Problem details: The required answer is each line in the entries below where "FRITZING" occurs.

Supplied records:
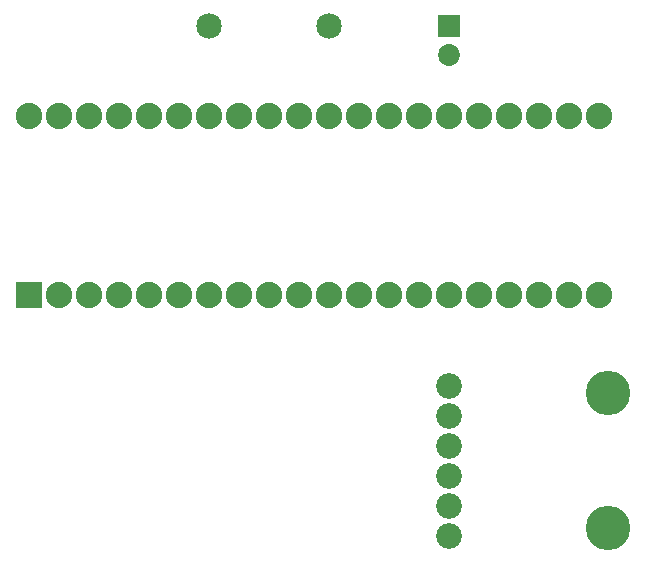
<source format=gbs>
G04 MADE WITH FRITZING*
G04 WWW.FRITZING.ORG*
G04 DOUBLE SIDED*
G04 HOLES PLATED*
G04 CONTOUR ON CENTER OF CONTOUR VECTOR*
%ASAXBY*%
%FSLAX23Y23*%
%MOIN*%
%OFA0B0*%
%SFA1.0B1.0*%
%ADD10C,0.086000*%
%ADD11C,0.148425*%
%ADD12C,0.088000*%
%ADD13C,0.085000*%
%ADD14C,0.072992*%
%ADD15R,0.085000X0.085000*%
%ADD16R,0.072992X0.072992*%
%LNMASK0*%
G90*
G70*
G54D10*
X1928Y279D03*
X1928Y379D03*
X1928Y479D03*
X1928Y579D03*
X1928Y679D03*
X1928Y779D03*
G54D11*
X2458Y754D03*
X2458Y304D03*
G54D12*
X528Y1080D03*
X528Y1679D03*
X628Y1080D03*
X628Y1679D03*
X728Y1080D03*
X728Y1679D03*
X828Y1080D03*
X828Y1679D03*
X928Y1080D03*
X928Y1679D03*
X1028Y1080D03*
X1028Y1679D03*
X1128Y1080D03*
X1128Y1679D03*
X1228Y1080D03*
X1228Y1679D03*
X1328Y1080D03*
X1328Y1679D03*
X1428Y1080D03*
X1428Y1679D03*
X1528Y1080D03*
X1528Y1679D03*
X1628Y1080D03*
X1628Y1679D03*
X1728Y1080D03*
X1728Y1679D03*
X1828Y1080D03*
X1828Y1679D03*
X1928Y1080D03*
X1928Y1679D03*
X2028Y1080D03*
X2028Y1679D03*
X2128Y1080D03*
X2128Y1679D03*
X2228Y1080D03*
X2228Y1679D03*
X2328Y1080D03*
X2328Y1679D03*
X2428Y1080D03*
X2428Y1679D03*
G54D13*
X1528Y1979D03*
X1128Y1979D03*
G54D14*
X1928Y1979D03*
X1928Y1881D03*
G54D15*
X528Y1080D03*
G54D16*
X1928Y1979D03*
G04 End of Mask0*
M02*
</source>
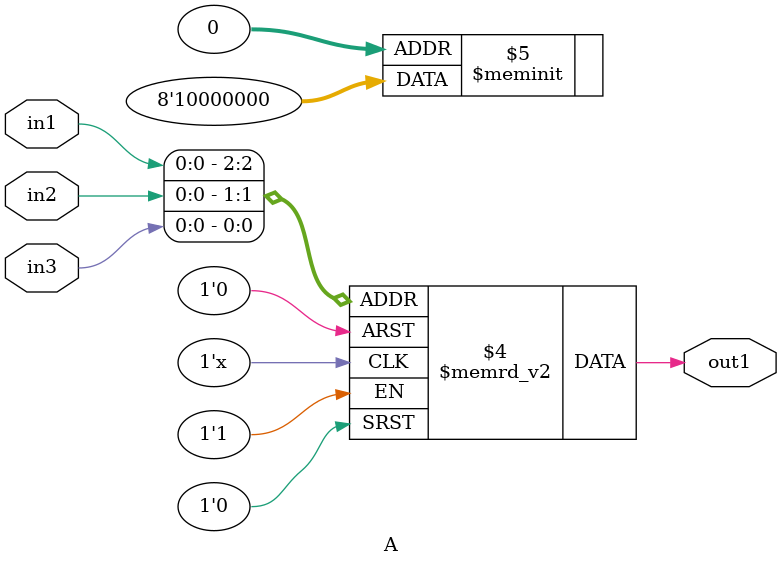
<source format=v>
module A(output out1,  input in1, in2, in3);
  always@(in1,in2,in3)
    begin
      case({in1,in2,in3})
        3'b000: {out1} = 1'b0;
        3'b001: {out1} = 1'b0;
        3'b010: {out1} = 1'b0;
        3'b011: {out1} = 1'b0;
	3'b100: {out1} = 1'b0;
	3'b101: {out1} = 1'b0;
	3'b110: {out1} = 1'b0;
	3'b111: {out1} = 1'b1;
      endcase
    end
endmodule

</source>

Response to the task:
G04 MADE WITH FRITZING*
G04 WWW.FRITZING.ORG*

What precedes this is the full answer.